Task prompt ▸ Scan the data. Collect each line that contains the word "Adhes".

[[ Available records open ]]

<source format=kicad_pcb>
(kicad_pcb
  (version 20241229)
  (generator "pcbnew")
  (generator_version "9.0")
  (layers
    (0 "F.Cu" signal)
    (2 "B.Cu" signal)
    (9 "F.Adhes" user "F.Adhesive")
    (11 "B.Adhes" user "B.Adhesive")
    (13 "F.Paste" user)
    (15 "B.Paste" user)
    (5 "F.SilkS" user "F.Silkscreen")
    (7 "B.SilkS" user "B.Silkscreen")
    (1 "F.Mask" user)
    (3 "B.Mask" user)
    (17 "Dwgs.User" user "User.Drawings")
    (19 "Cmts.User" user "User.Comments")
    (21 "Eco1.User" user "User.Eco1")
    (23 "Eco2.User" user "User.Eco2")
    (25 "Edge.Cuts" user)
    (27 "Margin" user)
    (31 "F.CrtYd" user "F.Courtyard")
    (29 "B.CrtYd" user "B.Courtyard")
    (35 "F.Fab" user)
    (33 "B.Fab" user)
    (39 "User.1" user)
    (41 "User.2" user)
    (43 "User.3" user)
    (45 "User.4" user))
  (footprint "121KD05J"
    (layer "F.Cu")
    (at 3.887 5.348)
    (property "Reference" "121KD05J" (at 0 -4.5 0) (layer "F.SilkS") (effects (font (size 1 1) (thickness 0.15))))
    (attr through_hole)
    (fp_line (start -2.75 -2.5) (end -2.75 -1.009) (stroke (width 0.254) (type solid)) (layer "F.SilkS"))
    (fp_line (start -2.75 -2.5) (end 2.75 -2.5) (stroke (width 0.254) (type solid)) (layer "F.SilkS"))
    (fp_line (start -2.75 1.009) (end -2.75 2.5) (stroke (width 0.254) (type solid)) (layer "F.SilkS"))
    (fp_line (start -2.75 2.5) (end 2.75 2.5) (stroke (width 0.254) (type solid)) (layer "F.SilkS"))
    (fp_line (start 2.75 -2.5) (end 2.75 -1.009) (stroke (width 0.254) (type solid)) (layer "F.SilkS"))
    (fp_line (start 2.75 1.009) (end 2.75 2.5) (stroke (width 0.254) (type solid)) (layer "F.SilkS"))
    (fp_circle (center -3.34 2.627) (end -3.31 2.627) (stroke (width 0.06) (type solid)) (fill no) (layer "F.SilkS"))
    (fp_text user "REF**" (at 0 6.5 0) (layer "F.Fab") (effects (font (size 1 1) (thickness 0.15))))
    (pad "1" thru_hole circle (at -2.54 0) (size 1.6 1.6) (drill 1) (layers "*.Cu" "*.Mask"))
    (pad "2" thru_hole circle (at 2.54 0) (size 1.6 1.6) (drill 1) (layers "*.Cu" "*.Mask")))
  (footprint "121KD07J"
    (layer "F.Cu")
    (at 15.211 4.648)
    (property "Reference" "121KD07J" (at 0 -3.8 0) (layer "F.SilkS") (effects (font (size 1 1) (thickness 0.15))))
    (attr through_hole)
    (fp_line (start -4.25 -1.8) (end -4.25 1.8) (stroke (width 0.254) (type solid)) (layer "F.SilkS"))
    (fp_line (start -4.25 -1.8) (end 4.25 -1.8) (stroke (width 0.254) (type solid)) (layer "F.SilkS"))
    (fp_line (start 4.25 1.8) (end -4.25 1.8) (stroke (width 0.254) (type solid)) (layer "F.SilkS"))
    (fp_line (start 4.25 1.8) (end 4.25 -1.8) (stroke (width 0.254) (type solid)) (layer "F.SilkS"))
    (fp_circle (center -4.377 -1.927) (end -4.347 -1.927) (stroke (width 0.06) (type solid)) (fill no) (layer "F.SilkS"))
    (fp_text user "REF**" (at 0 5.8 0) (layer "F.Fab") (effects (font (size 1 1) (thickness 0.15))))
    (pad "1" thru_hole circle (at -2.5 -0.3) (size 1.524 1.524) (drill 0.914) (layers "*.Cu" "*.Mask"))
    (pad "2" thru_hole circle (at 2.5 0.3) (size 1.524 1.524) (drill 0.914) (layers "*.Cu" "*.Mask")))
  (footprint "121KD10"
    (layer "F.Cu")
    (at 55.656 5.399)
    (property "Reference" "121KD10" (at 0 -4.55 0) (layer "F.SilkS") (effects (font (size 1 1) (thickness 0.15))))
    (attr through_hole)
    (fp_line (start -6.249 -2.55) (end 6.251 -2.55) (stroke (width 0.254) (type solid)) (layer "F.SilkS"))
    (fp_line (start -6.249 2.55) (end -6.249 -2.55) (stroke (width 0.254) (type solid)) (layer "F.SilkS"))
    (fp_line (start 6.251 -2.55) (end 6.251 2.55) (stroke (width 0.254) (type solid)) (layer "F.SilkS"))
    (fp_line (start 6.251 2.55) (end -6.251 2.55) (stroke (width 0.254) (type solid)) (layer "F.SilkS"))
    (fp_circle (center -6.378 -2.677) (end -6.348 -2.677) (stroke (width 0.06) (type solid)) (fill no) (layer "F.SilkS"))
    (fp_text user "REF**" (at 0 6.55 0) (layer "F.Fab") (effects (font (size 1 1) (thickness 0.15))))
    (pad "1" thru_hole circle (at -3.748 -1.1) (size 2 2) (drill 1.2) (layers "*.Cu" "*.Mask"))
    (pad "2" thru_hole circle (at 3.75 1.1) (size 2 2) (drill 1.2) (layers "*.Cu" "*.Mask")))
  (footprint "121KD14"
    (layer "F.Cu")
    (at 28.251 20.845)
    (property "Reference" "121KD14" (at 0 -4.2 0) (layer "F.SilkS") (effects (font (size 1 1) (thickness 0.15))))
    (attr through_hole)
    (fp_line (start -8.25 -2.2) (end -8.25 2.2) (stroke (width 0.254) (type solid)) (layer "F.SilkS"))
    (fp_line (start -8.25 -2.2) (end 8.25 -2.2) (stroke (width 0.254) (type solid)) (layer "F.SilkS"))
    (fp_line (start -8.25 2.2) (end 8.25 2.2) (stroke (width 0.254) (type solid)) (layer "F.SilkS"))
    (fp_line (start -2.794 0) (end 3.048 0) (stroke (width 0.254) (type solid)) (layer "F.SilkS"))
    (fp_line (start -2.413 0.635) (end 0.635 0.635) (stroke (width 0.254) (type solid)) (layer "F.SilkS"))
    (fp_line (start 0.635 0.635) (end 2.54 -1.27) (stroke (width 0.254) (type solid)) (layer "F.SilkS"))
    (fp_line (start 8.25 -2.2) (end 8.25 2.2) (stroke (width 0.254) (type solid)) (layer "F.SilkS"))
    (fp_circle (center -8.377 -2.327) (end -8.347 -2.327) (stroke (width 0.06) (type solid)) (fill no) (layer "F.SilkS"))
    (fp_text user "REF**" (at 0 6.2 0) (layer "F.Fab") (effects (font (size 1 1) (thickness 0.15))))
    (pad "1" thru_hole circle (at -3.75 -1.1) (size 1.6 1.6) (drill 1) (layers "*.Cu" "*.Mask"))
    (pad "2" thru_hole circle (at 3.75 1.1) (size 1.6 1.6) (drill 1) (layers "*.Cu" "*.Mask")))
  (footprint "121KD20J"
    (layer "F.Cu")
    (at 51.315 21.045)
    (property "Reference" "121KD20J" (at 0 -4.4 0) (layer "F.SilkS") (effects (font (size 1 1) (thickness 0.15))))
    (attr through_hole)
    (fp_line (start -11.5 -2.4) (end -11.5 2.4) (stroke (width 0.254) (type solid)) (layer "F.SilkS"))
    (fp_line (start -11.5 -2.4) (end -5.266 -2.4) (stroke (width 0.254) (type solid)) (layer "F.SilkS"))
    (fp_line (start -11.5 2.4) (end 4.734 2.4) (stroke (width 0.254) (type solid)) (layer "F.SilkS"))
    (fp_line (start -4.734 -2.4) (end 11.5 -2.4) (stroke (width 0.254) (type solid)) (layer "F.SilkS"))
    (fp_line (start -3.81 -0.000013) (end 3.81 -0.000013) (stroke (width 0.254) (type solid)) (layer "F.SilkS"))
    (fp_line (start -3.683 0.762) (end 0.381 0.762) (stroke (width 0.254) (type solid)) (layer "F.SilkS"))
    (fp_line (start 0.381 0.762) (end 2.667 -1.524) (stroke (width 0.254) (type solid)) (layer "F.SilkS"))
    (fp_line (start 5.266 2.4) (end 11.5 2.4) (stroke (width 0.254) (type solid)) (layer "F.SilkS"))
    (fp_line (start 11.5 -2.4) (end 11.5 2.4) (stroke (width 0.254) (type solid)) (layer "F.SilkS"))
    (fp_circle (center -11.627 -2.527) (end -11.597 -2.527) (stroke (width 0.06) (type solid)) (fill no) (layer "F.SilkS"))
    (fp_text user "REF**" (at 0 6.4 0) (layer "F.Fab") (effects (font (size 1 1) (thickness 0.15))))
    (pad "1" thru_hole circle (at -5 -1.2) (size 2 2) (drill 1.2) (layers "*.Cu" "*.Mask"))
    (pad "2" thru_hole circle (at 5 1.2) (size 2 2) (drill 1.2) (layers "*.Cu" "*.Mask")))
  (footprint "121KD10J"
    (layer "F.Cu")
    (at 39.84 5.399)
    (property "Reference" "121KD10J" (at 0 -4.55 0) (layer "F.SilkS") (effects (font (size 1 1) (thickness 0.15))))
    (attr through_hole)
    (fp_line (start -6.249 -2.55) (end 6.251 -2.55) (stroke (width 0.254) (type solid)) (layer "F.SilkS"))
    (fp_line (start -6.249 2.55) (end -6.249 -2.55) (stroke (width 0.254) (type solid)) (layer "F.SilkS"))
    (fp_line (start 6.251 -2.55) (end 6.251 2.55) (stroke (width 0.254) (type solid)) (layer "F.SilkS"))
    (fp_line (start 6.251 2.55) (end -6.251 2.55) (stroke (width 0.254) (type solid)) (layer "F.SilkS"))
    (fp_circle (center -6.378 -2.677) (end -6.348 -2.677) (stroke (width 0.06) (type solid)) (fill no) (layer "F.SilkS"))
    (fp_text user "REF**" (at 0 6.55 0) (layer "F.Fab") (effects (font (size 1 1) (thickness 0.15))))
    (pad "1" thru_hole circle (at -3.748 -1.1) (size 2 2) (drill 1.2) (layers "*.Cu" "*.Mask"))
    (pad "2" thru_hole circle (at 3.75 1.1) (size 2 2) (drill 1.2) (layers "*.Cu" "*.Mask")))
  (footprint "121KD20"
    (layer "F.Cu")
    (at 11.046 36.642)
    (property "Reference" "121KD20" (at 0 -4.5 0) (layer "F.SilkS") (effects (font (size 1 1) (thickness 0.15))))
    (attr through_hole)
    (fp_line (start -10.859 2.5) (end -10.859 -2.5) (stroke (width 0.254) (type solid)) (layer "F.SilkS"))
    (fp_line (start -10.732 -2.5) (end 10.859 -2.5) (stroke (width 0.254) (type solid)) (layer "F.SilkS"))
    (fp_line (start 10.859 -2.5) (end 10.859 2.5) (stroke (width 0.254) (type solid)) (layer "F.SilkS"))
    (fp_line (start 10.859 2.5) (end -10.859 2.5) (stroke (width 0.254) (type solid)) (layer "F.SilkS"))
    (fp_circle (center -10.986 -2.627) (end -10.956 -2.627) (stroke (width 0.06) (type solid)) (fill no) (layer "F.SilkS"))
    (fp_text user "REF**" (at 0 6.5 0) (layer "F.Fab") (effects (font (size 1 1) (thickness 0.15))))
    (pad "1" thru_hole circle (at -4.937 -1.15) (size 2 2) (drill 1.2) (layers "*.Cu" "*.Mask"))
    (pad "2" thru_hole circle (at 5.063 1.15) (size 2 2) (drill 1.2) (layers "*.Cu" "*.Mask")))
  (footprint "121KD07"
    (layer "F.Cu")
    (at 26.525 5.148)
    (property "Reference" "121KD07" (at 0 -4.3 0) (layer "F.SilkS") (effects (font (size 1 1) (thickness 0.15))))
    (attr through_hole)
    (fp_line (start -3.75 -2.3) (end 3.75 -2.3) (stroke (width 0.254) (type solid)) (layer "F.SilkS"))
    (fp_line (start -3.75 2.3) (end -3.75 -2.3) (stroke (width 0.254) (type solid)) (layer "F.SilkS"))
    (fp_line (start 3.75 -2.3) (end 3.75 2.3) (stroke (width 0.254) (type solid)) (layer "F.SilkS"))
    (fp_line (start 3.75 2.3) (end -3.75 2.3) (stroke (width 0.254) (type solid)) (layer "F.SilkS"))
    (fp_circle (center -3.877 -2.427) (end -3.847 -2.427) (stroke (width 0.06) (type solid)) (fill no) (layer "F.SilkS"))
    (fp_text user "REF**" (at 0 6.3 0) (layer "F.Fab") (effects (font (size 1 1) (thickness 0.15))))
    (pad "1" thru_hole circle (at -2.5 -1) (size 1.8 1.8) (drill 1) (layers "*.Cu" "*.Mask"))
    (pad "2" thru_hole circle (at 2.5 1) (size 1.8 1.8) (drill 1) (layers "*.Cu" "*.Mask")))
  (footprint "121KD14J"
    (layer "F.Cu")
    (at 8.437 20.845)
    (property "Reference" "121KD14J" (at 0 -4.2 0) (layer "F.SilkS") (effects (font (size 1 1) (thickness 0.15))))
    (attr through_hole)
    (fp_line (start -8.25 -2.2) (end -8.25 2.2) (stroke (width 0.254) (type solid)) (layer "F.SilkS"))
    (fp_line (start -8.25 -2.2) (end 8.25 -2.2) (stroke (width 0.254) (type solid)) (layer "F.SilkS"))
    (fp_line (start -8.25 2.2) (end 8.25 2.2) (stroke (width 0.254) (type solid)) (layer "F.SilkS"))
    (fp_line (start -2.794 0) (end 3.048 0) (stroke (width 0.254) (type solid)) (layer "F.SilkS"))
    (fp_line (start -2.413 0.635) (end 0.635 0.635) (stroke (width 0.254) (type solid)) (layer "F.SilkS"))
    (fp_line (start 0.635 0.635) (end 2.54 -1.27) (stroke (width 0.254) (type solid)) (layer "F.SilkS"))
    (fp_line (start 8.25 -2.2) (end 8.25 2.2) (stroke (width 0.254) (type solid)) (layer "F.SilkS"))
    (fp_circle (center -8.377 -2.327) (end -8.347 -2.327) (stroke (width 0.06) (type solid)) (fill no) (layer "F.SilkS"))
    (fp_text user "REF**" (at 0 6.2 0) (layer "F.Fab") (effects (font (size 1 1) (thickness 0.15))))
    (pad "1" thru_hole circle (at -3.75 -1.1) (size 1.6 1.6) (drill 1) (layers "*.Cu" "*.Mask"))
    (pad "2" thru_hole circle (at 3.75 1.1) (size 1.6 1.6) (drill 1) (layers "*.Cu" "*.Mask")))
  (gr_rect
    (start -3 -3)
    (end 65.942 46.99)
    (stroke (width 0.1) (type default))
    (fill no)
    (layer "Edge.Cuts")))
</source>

[[ Available records closed ]]

Exercise answer ▸
    (9 "F.Adhes" user "F.Adhesive")
    (11 "B.Adhes" user "B.Adhesive")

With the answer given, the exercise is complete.